## Directions
Transcribe the entries that follow exactly as they appear, minus pictures.

(Outline labeling records)
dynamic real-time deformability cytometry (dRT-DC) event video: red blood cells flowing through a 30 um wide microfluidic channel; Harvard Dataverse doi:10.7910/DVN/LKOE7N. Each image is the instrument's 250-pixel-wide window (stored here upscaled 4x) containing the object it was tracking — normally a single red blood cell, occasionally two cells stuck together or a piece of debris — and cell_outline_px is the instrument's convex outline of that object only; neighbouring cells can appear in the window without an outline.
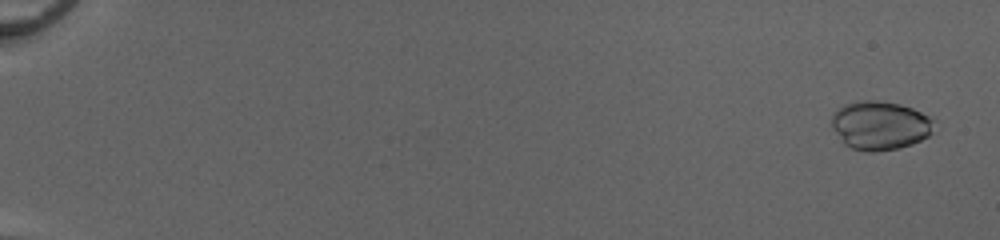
{"species": "common noctule bat (a hibernating species)", "species_latin": "Nyctalus noctula", "temperature_condition": "cold", "stored_images_in_passage": 53, "camera_frame_rate_fps": 3000, "um_per_image_px": 0.085, "animal": {"sex": "female", "body_mass_g": 20.0, "forearm_length_mm": 54.0}, "frame": {"image": 1, "passage_image": 3, "time_ms": 0.667, "image_size_px": [1000, 240], "cell_outline_px": [[936, 120], [932, 132], [928, 136], [912, 144], [896, 148], [872, 152], [864, 152], [852, 148], [844, 144], [832, 128], [832, 116], [844, 104], [856, 100], [876, 100], [900, 104], [912, 108]], "centroid_in_image_um": [74.81, 10.65], "position_along_channel_um": 10.2, "area_um2": 29.13}}
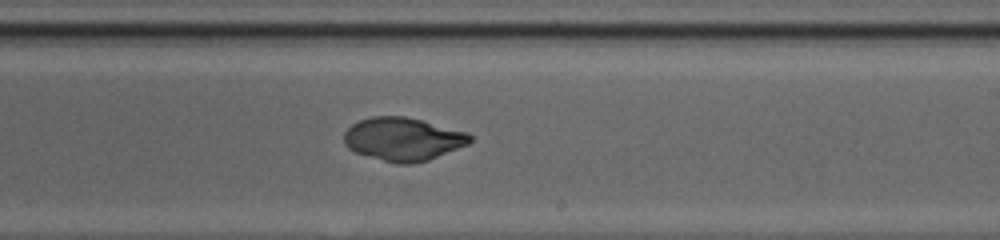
{"frame": {"image": 2, "passage_image": 35, "time_ms": 11.333, "image_size_px": [1000, 240], "cell_outline_px": [[472, 140], [468, 144], [428, 160], [412, 164], [396, 164], [356, 152], [348, 148], [344, 144], [344, 132], [352, 124], [360, 120], [372, 116], [404, 116], [468, 132], [472, 136]], "centroid_in_image_um": [34.25, 11.82], "position_along_channel_um": 254.8, "area_um2": 31.56}}
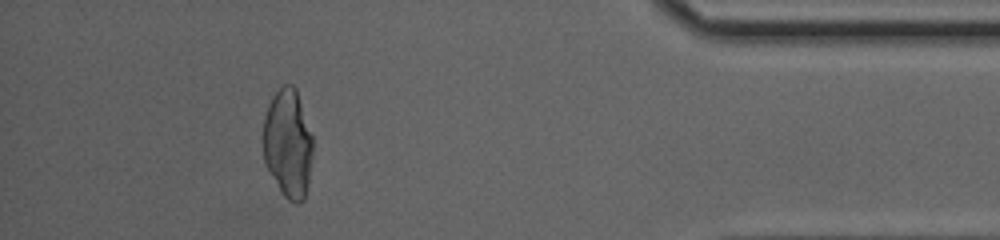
{"frame": {"image": 3, "passage_image": 49, "time_ms": 16.0, "image_size_px": [1000, 240], "cell_outline_px": [[312, 156], [308, 184], [304, 200], [300, 204], [296, 204], [288, 200], [284, 196], [264, 164], [264, 116], [268, 104], [272, 96], [284, 84], [292, 84], [296, 88], [312, 136]], "centroid_in_image_um": [24.48, 12.21], "position_along_channel_um": 410.7, "area_um2": 31.44}}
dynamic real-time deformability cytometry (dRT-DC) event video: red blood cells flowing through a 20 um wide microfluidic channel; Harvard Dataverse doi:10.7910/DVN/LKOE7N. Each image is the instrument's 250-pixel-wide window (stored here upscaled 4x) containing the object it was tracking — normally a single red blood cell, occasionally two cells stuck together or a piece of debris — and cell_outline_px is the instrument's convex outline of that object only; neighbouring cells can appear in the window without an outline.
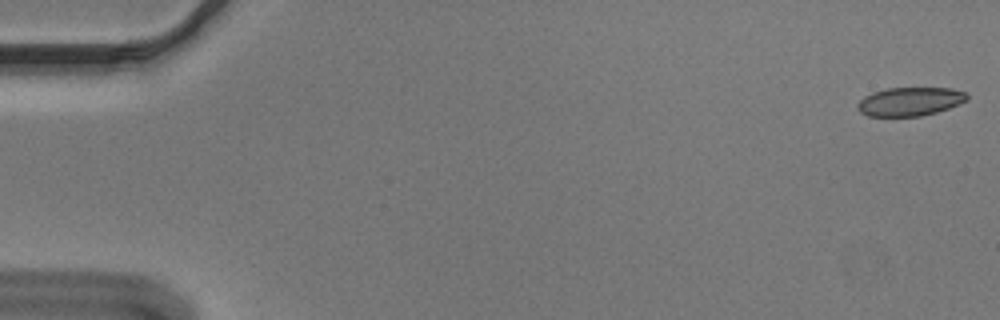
{"species": "Egyptian fruit bat (a non-hibernating species)", "species_latin": "Rousettus aegyptiacus", "temperature_condition": "cold", "stored_images_in_passage": 55, "camera_frame_rate_fps": 3000, "um_per_image_px": 0.085, "animal": {"sex": "male"}, "frame": {"image": 1, "passage_image": 1, "time_ms": 0.0, "image_size_px": [1000, 320], "cell_outline_px": [[968, 100], [948, 108], [936, 112], [920, 116], [868, 116], [860, 112], [856, 108], [856, 104], [864, 96], [872, 92], [888, 88], [952, 88], [964, 92], [968, 96]], "centroid_in_image_um": [77.31, 8.63], "position_along_channel_um": 7.7, "area_um2": 18.26}}
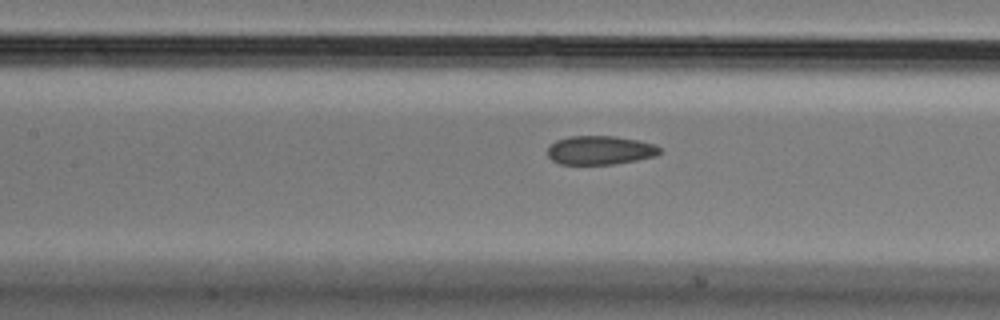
{"frame": {"image": 2, "passage_image": 25, "time_ms": 8.0, "image_size_px": [1000, 320], "cell_outline_px": [[660, 152], [656, 156], [636, 160], [612, 164], [560, 164], [552, 160], [548, 156], [548, 148], [556, 140], [572, 136], [616, 136], [636, 140], [652, 144], [660, 148]], "centroid_in_image_um": [50.98, 12.77], "position_along_channel_um": 156.4, "area_um2": 18.61}}
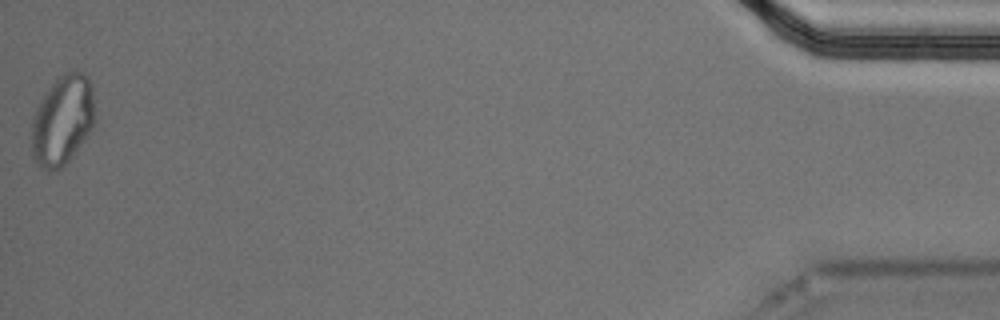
{"frame": {"image": 3, "passage_image": 55, "time_ms": 18.0, "image_size_px": [1000, 320], "cell_outline_px": [[92, 128], [76, 152], [60, 168], [52, 172], [48, 172], [32, 156], [32, 116], [36, 108], [48, 88], [64, 72], [76, 68], [84, 72], [88, 76], [92, 84]], "centroid_in_image_um": [5.3, 10.18], "position_along_channel_um": 429.9, "area_um2": 32.89}, "authors_computed_cell_mechanics": {"area_um2": 19.941, "velocity_mm_per_s": 3.651, "shape_relaxation_time_tau1_ms": null, "shape_relaxation_time_tau2_ms": 2.1055, "deformation_change_tau1": null, "deformation_change_tau2": 0.0709}}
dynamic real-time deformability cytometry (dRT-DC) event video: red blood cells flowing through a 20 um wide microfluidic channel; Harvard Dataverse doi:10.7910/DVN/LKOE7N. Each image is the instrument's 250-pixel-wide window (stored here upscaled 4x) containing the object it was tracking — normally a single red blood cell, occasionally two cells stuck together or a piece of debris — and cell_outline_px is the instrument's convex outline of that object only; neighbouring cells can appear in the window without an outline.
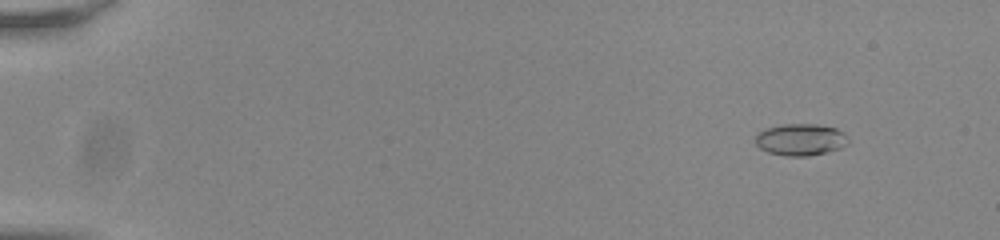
{"species": "common noctule bat (a hibernating species)", "species_latin": "Nyctalus noctula", "temperature_condition": "room temperature", "stored_images_in_passage": 56, "camera_frame_rate_fps": 3000, "um_per_image_px": 0.085, "animal": {"sex": "male", "body_mass_g": 20.0, "forearm_length_mm": 53.3}, "frame": {"image": 1, "passage_image": 6, "time_ms": 1.667, "image_size_px": [1000, 240], "cell_outline_px": [[848, 144], [840, 148], [808, 156], [784, 156], [768, 152], [760, 148], [756, 144], [756, 136], [760, 132], [768, 128], [784, 124], [816, 124], [836, 128], [844, 132], [848, 136]], "centroid_in_image_um": [68.08, 11.87], "position_along_channel_um": 16.9, "area_um2": 17.11}}
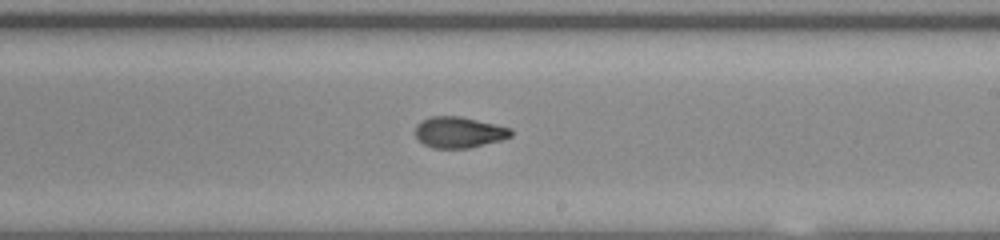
{"frame": {"image": 2, "passage_image": 35, "time_ms": 11.333, "image_size_px": [1000, 240], "cell_outline_px": [[512, 136], [500, 140], [468, 148], [432, 148], [424, 144], [416, 136], [416, 124], [420, 120], [432, 116], [460, 116], [512, 128]], "centroid_in_image_um": [39.0, 11.23], "position_along_channel_um": 250.0, "area_um2": 17.22}}
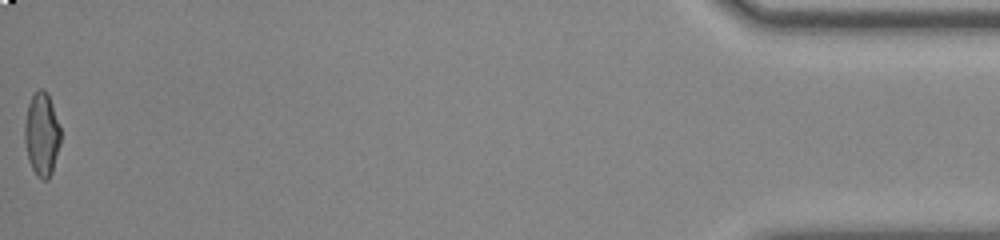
{"frame": {"image": 3, "passage_image": 56, "time_ms": 18.333, "image_size_px": [1000, 240], "cell_outline_px": [[60, 144], [52, 172], [48, 180], [44, 180], [36, 176], [28, 160], [24, 140], [24, 124], [28, 104], [32, 96], [40, 88], [44, 88], [48, 92], [60, 128]], "centroid_in_image_um": [3.54, 11.42], "position_along_channel_um": 431.7, "area_um2": 17.57}, "authors_computed_cell_mechanics": {"area_um2": 17.34, "velocity_mm_per_s": 3.8338, "shape_relaxation_time_tau1_ms": 9.6595, "shape_relaxation_time_tau2_ms": 1.6295, "deformation_change_tau1": 0.2708, "deformation_change_tau2": 0.0749}}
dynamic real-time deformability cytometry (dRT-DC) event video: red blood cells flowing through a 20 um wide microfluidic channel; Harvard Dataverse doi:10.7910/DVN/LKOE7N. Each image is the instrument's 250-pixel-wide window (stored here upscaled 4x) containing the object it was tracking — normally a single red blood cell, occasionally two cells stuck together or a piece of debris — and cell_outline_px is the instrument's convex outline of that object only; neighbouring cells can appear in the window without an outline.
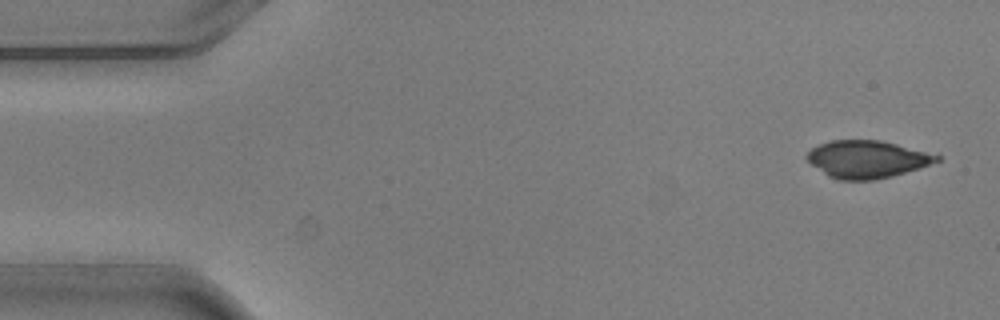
{"species": "common noctule bat (a hibernating species)", "species_latin": "Nyctalus noctula", "temperature_condition": "warm", "stored_images_in_passage": 4, "camera_frame_rate_fps": 3000, "um_per_image_px": 0.085, "animal": {"sex": "male", "body_mass_g": 20.5, "forearm_length_mm": 52.5}, "frame": {"image": 1, "passage_image": 1, "time_ms": 0.0, "image_size_px": [1000, 320], "cell_outline_px": [[940, 160], [892, 176], [876, 180], [840, 180], [828, 176], [812, 164], [804, 156], [812, 148], [820, 144], [832, 140], [880, 140], [896, 144], [940, 156]], "centroid_in_image_um": [73.64, 13.53], "position_along_channel_um": 11.4, "area_um2": 27.8}}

## Task result
dynamic real-time deformability cytometry (dRT-DC) event video: red blood cells flowing through a 30 um wide microfluidic channel; Harvard Dataverse doi:10.7910/DVN/LKOE7N. Each image is the instrument's 250-pixel-wide window (stored here upscaled 4x) containing the object it was tracking — normally a single red blood cell, occasionally two cells stuck together or a piece of debris — and cell_outline_px is the instrument's convex outline of that object only; neighbouring cells can appear in the window without an outline.
{"species": "common noctule bat (a hibernating species)", "species_latin": "Nyctalus noctula", "temperature_condition": "cold", "stored_images_in_passage": 53, "camera_frame_rate_fps": 3000, "um_per_image_px": 0.085, "animal": {"sex": "female", "body_mass_g": 20.0, "forearm_length_mm": 54.0}, "frame": {"image": 1, "passage_image": 3, "time_ms": 0.667, "image_size_px": [1000, 240], "cell_outline_px": [[936, 120], [932, 132], [928, 136], [912, 144], [896, 148], [872, 152], [864, 152], [852, 148], [844, 144], [832, 128], [832, 116], [844, 104], [856, 100], [876, 100], [900, 104], [912, 108]], "centroid_in_image_um": [74.81, 10.65], "position_along_channel_um": 10.2, "area_um2": 29.13}}
{"frame": {"image": 2, "passage_image": 35, "time_ms": 11.333, "image_size_px": [1000, 240], "cell_outline_px": [[472, 140], [468, 144], [428, 160], [412, 164], [396, 164], [356, 152], [348, 148], [344, 144], [344, 132], [352, 124], [360, 120], [372, 116], [404, 116], [468, 132], [472, 136]], "centroid_in_image_um": [34.25, 11.82], "position_along_channel_um": 254.8, "area_um2": 31.56}}
{"frame": {"image": 3, "passage_image": 49, "time_ms": 16.0, "image_size_px": [1000, 240], "cell_outline_px": [[312, 156], [308, 184], [304, 200], [300, 204], [296, 204], [288, 200], [284, 196], [264, 164], [264, 116], [268, 104], [272, 96], [284, 84], [292, 84], [296, 88], [312, 136]], "centroid_in_image_um": [24.48, 12.21], "position_along_channel_um": 410.7, "area_um2": 31.44}}
dynamic real-time deformability cytometry (dRT-DC) event video: red blood cells flowing through a 20 um wide microfluidic channel; Harvard Dataverse doi:10.7910/DVN/LKOE7N. Each image is the instrument's 250-pixel-wide window (stored here upscaled 4x) containing the object it was tracking — normally a single red blood cell, occasionally two cells stuck together or a piece of debris — and cell_outline_px is the instrument's convex outline of that object only; neighbouring cells can appear in the window without an outline.
{"species": "Egyptian fruit bat (a non-hibernating species)", "species_latin": "Rousettus aegyptiacus", "temperature_condition": "cold", "stored_images_in_passage": 55, "camera_frame_rate_fps": 3000, "um_per_image_px": 0.085, "animal": {"sex": "male"}, "frame": {"image": 1, "passage_image": 1, "time_ms": 0.0, "image_size_px": [1000, 320], "cell_outline_px": [[968, 100], [948, 108], [936, 112], [920, 116], [868, 116], [860, 112], [856, 108], [856, 104], [864, 96], [872, 92], [888, 88], [952, 88], [964, 92], [968, 96]], "centroid_in_image_um": [77.31, 8.63], "position_along_channel_um": 7.7, "area_um2": 18.26}}
{"frame": {"image": 2, "passage_image": 25, "time_ms": 8.0, "image_size_px": [1000, 320], "cell_outline_px": [[660, 152], [656, 156], [636, 160], [612, 164], [560, 164], [552, 160], [548, 156], [548, 148], [556, 140], [572, 136], [616, 136], [636, 140], [652, 144], [660, 148]], "centroid_in_image_um": [50.98, 12.77], "position_along_channel_um": 156.4, "area_um2": 18.61}}
{"frame": {"image": 3, "passage_image": 55, "time_ms": 18.0, "image_size_px": [1000, 320], "cell_outline_px": [[92, 128], [76, 152], [60, 168], [52, 172], [48, 172], [32, 156], [32, 116], [36, 108], [48, 88], [64, 72], [76, 68], [84, 72], [88, 76], [92, 84]], "centroid_in_image_um": [5.3, 10.18], "position_along_channel_um": 429.9, "area_um2": 32.89}, "authors_computed_cell_mechanics": {"area_um2": 19.941, "velocity_mm_per_s": 3.651, "shape_relaxation_time_tau1_ms": null, "shape_relaxation_time_tau2_ms": 2.1055, "deformation_change_tau1": null, "deformation_change_tau2": 0.0709}}
dynamic real-time deformability cytometry (dRT-DC) event video: red blood cells flowing through a 20 um wide microfluidic channel; Harvard Dataverse doi:10.7910/DVN/LKOE7N. Each image is the instrument's 250-pixel-wide window (stored here upscaled 4x) containing the object it was tracking — normally a single red blood cell, occasionally two cells stuck together or a piece of debris — and cell_outline_px is the instrument's convex outline of that object only; neighbouring cells can appear in the window without an outline.
{"species": "common noctule bat (a hibernating species)", "species_latin": "Nyctalus noctula", "temperature_condition": "room temperature", "stored_images_in_passage": 56, "camera_frame_rate_fps": 3000, "um_per_image_px": 0.085, "animal": {"sex": "male", "body_mass_g": 20.0, "forearm_length_mm": 53.3}, "frame": {"image": 1, "passage_image": 6, "time_ms": 1.667, "image_size_px": [1000, 240], "cell_outline_px": [[848, 144], [840, 148], [808, 156], [784, 156], [768, 152], [760, 148], [756, 144], [756, 136], [760, 132], [768, 128], [784, 124], [816, 124], [836, 128], [844, 132], [848, 136]], "centroid_in_image_um": [68.08, 11.87], "position_along_channel_um": 16.9, "area_um2": 17.11}}
{"frame": {"image": 2, "passage_image": 35, "time_ms": 11.333, "image_size_px": [1000, 240], "cell_outline_px": [[512, 136], [500, 140], [468, 148], [432, 148], [424, 144], [416, 136], [416, 124], [420, 120], [432, 116], [460, 116], [512, 128]], "centroid_in_image_um": [39.0, 11.23], "position_along_channel_um": 250.0, "area_um2": 17.22}}
{"frame": {"image": 3, "passage_image": 56, "time_ms": 18.333, "image_size_px": [1000, 240], "cell_outline_px": [[60, 144], [52, 172], [48, 180], [44, 180], [36, 176], [28, 160], [24, 140], [24, 124], [28, 104], [32, 96], [40, 88], [44, 88], [48, 92], [60, 128]], "centroid_in_image_um": [3.54, 11.42], "position_along_channel_um": 431.7, "area_um2": 17.57}, "authors_computed_cell_mechanics": {"area_um2": 17.34, "velocity_mm_per_s": 3.8338, "shape_relaxation_time_tau1_ms": 9.6595, "shape_relaxation_time_tau2_ms": 1.6295, "deformation_change_tau1": 0.2708, "deformation_change_tau2": 0.0749}}
dynamic real-time deformability cytometry (dRT-DC) event video: red blood cells flowing through a 20 um wide microfluidic channel; Harvard Dataverse doi:10.7910/DVN/LKOE7N. Each image is the instrument's 250-pixel-wide window (stored here upscaled 4x) containing the object it was tracking — normally a single red blood cell, occasionally two cells stuck together or a piece of debris — and cell_outline_px is the instrument's convex outline of that object only; neighbouring cells can appear in the window without an outline.
{"species": "common noctule bat (a hibernating species)", "species_latin": "Nyctalus noctula", "temperature_condition": "warm", "stored_images_in_passage": 4, "camera_frame_rate_fps": 3000, "um_per_image_px": 0.085, "animal": {"sex": "male", "body_mass_g": 20.5, "forearm_length_mm": 52.5}, "frame": {"image": 1, "passage_image": 1, "time_ms": 0.0, "image_size_px": [1000, 320], "cell_outline_px": [[940, 160], [892, 176], [876, 180], [840, 180], [828, 176], [812, 164], [804, 156], [812, 148], [820, 144], [832, 140], [880, 140], [896, 144], [940, 156]], "centroid_in_image_um": [73.64, 13.53], "position_along_channel_um": 11.4, "area_um2": 27.8}}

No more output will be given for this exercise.